Dan Weaver's picture

Meredith, other than the fact I can't use the fax software and the training CDs for the CS series don't work everything is fine with Panther. I also love your picture

meredithalix's picture

Ya, I meant no problems with FAP & Panther. I'm having a few glitches, too. Mostly Eudora (5.2.1) is just painfully slow, but I'm afraid to go to 6 because some people have reported having whole mailboxes corrupted. I'm considering moving to Mail.app instead. What do the rest of y'all use for email in OS X? (Maybe this should a new thread.)

> I also love your picture

Thanks -- I've always wanted to be moir

dylan's picture

I'm getting the funky garbled characters tonight (running 10.3.1 with Suitcase X1). Just finished a lenghty international job using more languages than the Tower of Babel -- maybe that had something to do with it. Trying to troubleshoot now...

t1mmy's picture

We recently got the sweet Dual 2 G5 and were pumped about Font Book. Nothing but problems.

I tried to drag and drop fonts into FB and then it all got messed up. I tried to resolve the issue with Suitcase X1. Suitcase found over 200 corrupted fonts, cool problem fixed, right? No. There are still 168 fonts that Suitcase shows as installed, but don't actually exist. I can't get rid of them. It was taking our computer 5 minutes at least to load Flash.

Basically we have to reinstall Panther. I'm never opening FB again, and I think it's a joke that Apple released such a buggy program. Especially for a platform intended for designers. I've complained on Typotect enough, so I'm done.

Thanks for all of the above links, I can't wait to jump into them and find out the real deal.

Joe Pemberton's picture

Very happy with Panther so far. The speed of the finder is
much improved. It's faster/smoother. (I'm on a G4/667). I'll
let you know what I think of FontBook after I've used for a
while.

What I didn't realize from the FontBook demo at TypeCon is
that you can search for fonts (unlike Suitcase.) For example,
searching for 'ding' reveals Webdings, Wingdings and Zapf
Dingbats on my system. (I'm looking forward to searching
for light or small caps or round or inline or smallcaps.) This
is a feature I've long wished for.

FontBook also has a "Keyboard Viewer" very similar to the
old "Key Caps" applet where you can preview characters
with various keystrokes.

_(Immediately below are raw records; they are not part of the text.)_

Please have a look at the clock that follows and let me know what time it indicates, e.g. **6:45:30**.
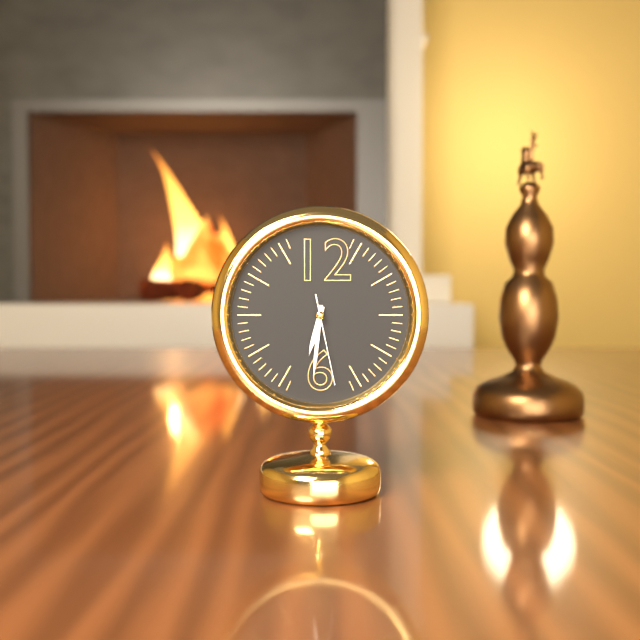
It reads **6:31:28**
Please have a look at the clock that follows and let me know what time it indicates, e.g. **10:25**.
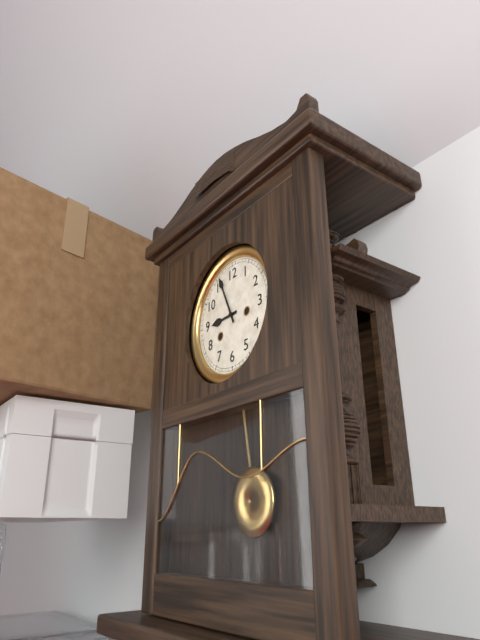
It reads **8:56**
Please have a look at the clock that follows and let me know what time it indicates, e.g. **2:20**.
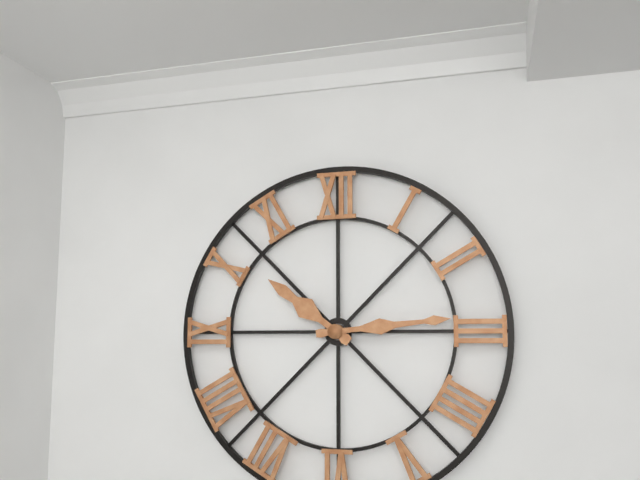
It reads **10:14**
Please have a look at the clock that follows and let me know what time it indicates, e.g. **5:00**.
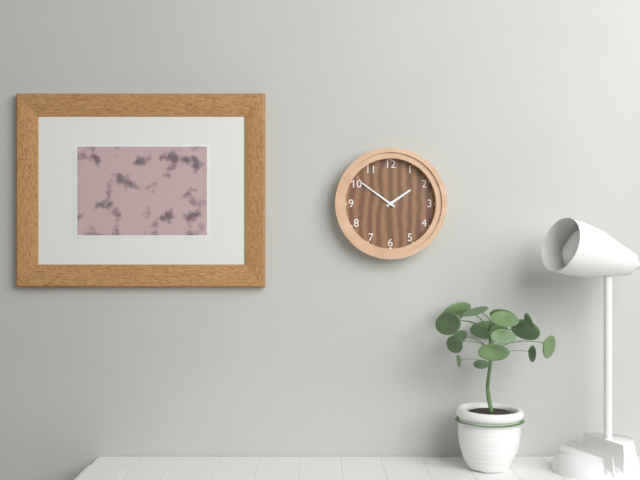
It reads **1:51**
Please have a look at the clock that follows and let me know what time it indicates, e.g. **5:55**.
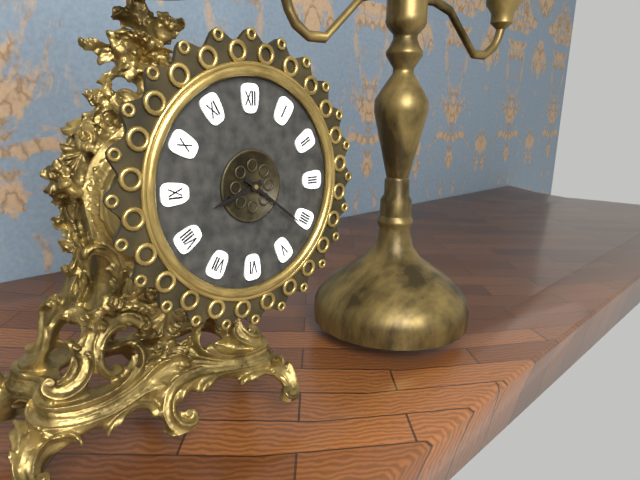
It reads **8:21**
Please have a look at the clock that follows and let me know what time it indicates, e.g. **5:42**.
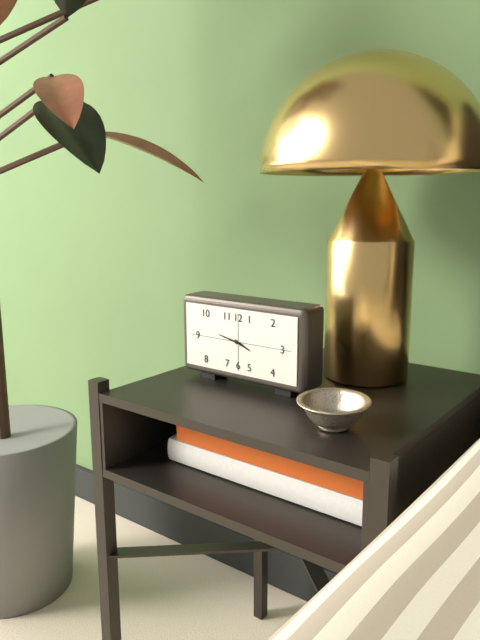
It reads **3:47**
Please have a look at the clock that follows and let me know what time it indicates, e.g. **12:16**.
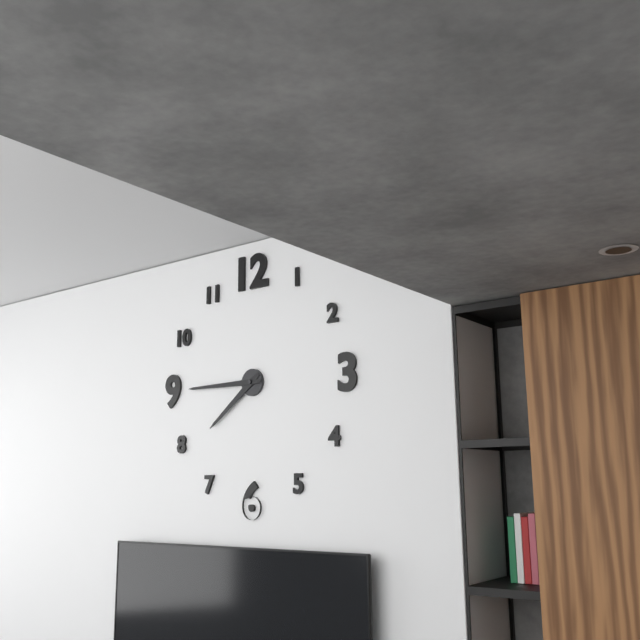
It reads **7:45**
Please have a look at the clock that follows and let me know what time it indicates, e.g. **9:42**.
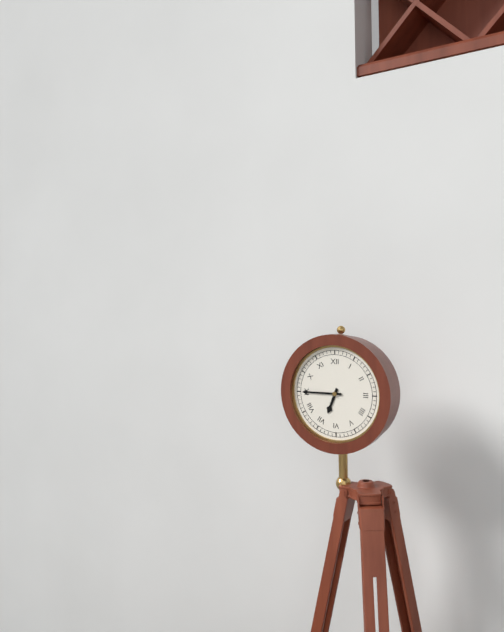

The improvement over Key Caps is
you can select a font to preview it in. Very handy, especially
for dingbat fonts.

The "show font file" command is sweet. It locates the font
in the finder.


_______

So, halfway through writing this I just discovered that
Suitcase 10.1.3 "unexpectedly quits" whenever I launch it.
Ouch. I've gotta sleuth that one out and get back to you.)

Stephen Coles's picture

All the Font Book features Joe talks about are available in
FontAgent Pro (minus the keycaps thing which is already
accessible through the "Character Palette" in OS X's input
menu). But FontAgent Pro (and the other third-party
managers) have one thing Font Book is missing: auto-
activation. For those who haven't benefited from the goodness
of this feature, it automatically activates all the fonts in any
Illustrator/Photoshop/Quark/InDesign document when you
open it. This saves a ton of time for those who have many
clients/jobs/fonts to work juggle.

Could Apple implement this in Font Book? Probably, and they
might do it better than Extensis or Insider. But will they? I
would be surprised. It would be the single feature that would
make those third party utilities obsolete, effectively pulling
the plug on an entire (though admittedly smallish) sector of
OS X software.

No, I don't see anything new going into Font Book.
It's an excellent manager for the majority of OS X users, the
sort of thing the Mac OS should have been built with from
the beginning. But pro users will need something more,
and it would be dumb for Apple to flip off two longstanding
developers and supply the goods themselves.

(pardon the poor writing. this was written too late at night.
gee, i wish i was still in the same time zone as all you kids.)